#### [TASK DIRECTIONS]
An image-free, verbatim transcription of the records is the expected result.

********

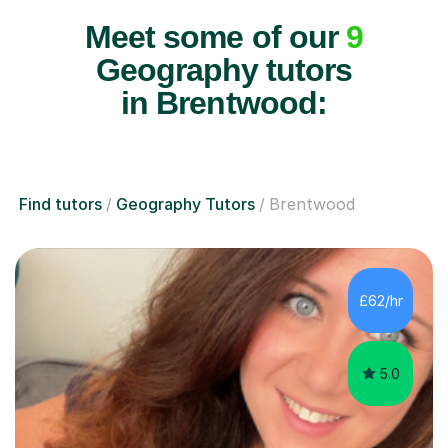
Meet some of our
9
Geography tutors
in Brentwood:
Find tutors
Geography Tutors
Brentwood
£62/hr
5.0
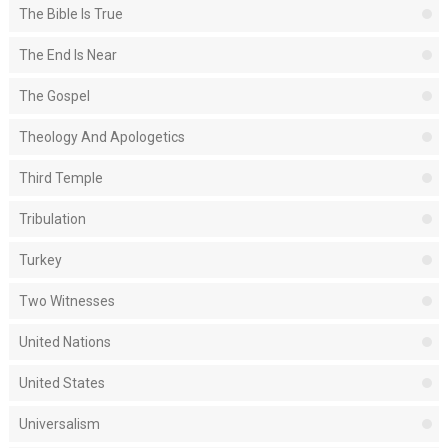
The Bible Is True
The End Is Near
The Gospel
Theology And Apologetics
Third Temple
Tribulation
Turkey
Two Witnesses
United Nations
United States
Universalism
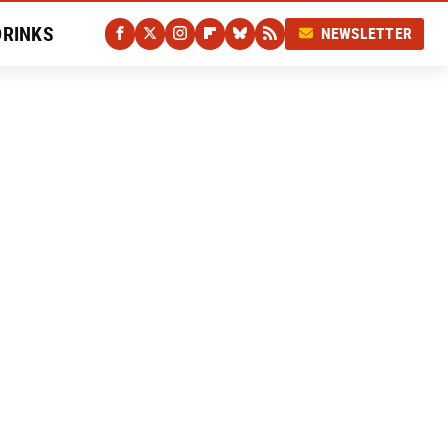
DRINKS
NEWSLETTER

********

#### [FINISHED EXERCISE]
Meet some of our
9
Geography tutors
in Brentwood:
Find tutors
Geography Tutors
Brentwood
£62/hr
5.0
The Bible Is True
The End Is Near
The Gospel
Theology And Apologetics
Third Temple
Tribulation
Turkey
Two Witnesses
United Nations
United States
Universalism
DRINKS
NEWSLETTER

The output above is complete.